生薬による不妊治療で人助け、「福」こそが人生の良薬

2014/09/14 08:20 JST更新

(C) Lao Dong, 生薬で不妊治療をするカイさん
(C) Lao Dong, 生薬で不妊治療をするカイさん
 東北部バクザン省ルックナム郡タインラム村に住む農家の男性が、先祖伝来の不妊治療法で多くの不妊夫婦を助けている。不妊治療に使用するのは主に庭で育てている植物で、「安い上に効果てきめん」と噂を聞きつけてやってくる人たちが後を絶たない。  その不妊治療を行っているホアン・バン・カイさん(43歳)は、中国人の父を持つ。中国からベトナムへやってきた父親は、結婚してバクザン省に住み、二人の息子をもうけたが、カイさんが9歳になった時、妻子を残して帰国してしまった。それ以来、カイさんは父親の姿を見ていない。  カイさんの父親はバクザン省に住んでいたとき、代々受け継がれてきたという生薬を用いた不妊治療により多くの不妊夫婦を助けていた。当時幼かったカイさんも、父に頼まれて薬草を採りに行ったという。ベトナムに戻ることはないと決意していたのだろう。父親はベトナムを発つ前、息子たちにその不妊治療法を教え込み、カイさんはこの治療法を受け継ぐ7代目の人となった。  カイさんの行う不妊治療法は大きく二つに分けられる。一つは勃起障害(ED)や精子無力症といった男性に原因のある治療、もう一つは子宮や卵巣、卵管の炎症や中絶の影響で妊娠しにくい女性に対する治療だ。治療を行うにはまず原因を突き止める必要がある。医師ではないカイさんだが、脈診を行うことで不妊の原因を特定することができるという。  カイさんが生薬による不妊治療を始めたのは、彼が19歳のときのこと。ある夫婦と一緒に造園の仕事をしたのがきっかけだった。この夫婦は結婚して4年以上経つのに子宝に恵まれず、それが原因でケンカが絶えなかった。そこで彼は、父から教えてもらった治療法を夫婦に試してみたところ、煎じた薬を飲み始めて僅か1か月で妊娠。その後、更に2人の子供を授かった。これを機に、彼の不妊治療が始まった。

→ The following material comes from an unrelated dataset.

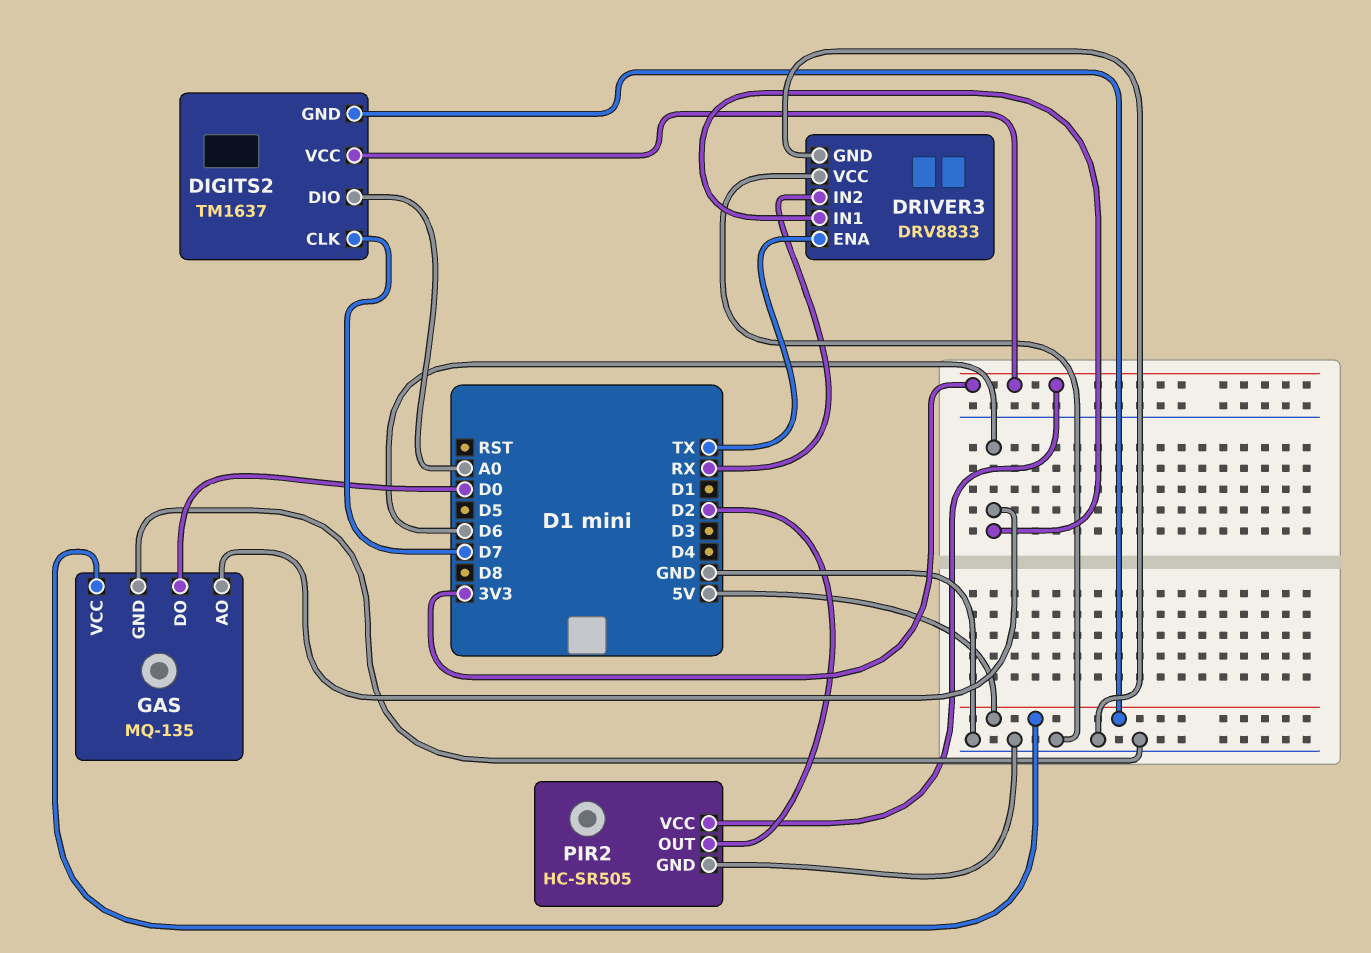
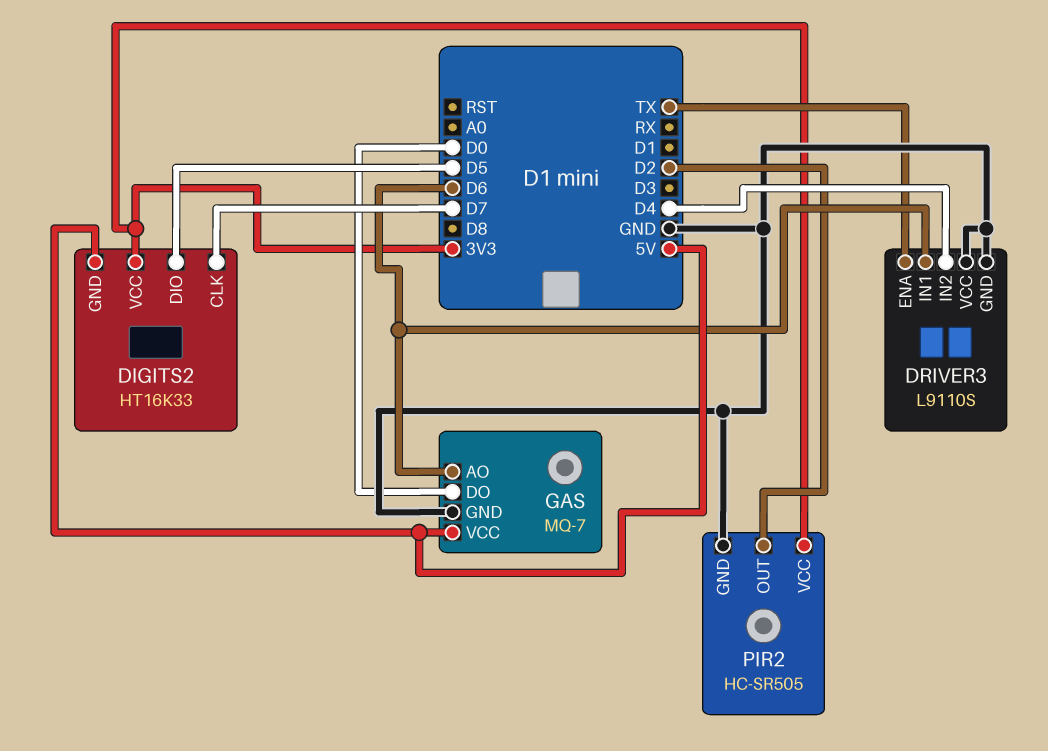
DIGITS2: TM1637 -> HT16K33
DIGITS2 pin DIO: A0 -> D5
DRIVER3: DRV8833 -> L9110S
DRIVER3 pin IN2: RX -> D4
GAS: MQ-135 -> MQ-7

 5年間子宝に恵まれなかった夫婦は、何度も病院に通って治療をしていたが、お金がかかるばかりで、何の結果も得られなかった。夫は長男で、跡継ぎを望む親族からの圧力が相当強かった。不妊の原因が妻にあったため、離縁することを考え始めていた矢先、知り合いからカイさんを紹介された。すがるような思いでカイさんの処方する生薬を妻に飲ませたところ、僅か2か月で子供を授かることができた。  隣の省からやってきた夫婦は、妻には何の問題もなく、夫婦生活も普通なのに、なぜか子供ができなかった。カイさんは、脈診により夫が精子無力症であることを見抜き、生薬を処方。2か月後に妊娠した。子供を連れてカイさんを訪れた夫婦は、「子供ができたお陰で夫が真面目に仕事に打ち込むようになり、とても幸せ」と喜んでいた。  不妊治療に使用するのは庭で栽培可能な植物だ。例えば、イラクサ科のナンバンカラムシの根は、月経異常の治療や胎盤を安定させる作用がある。丁子に似たボイの実は流産の予防に、クマツヅラ科のマキバクサザは月経不順や精力減退に効果があるという。  カイさんによると、不妊治療の効果が現れるのは生薬の服用を始めてから4か月以内で、殆どの場合、1回来てもらって処方するだけで済むという。カイさんはこれまで数多くの不妊夫婦の治療を行ってきたが、1回当たりの謝礼は数十万VND(10万ドン=約510円)程度。もっと謝礼をもらってもいいのにと周囲の人たちは思うが、彼は最低限しか受け取らない。「人生にとって最も良い薬は『福』なんですよ」とカイさん。不妊夫婦にただ幸せをもたらしたいという彼の志は尊い。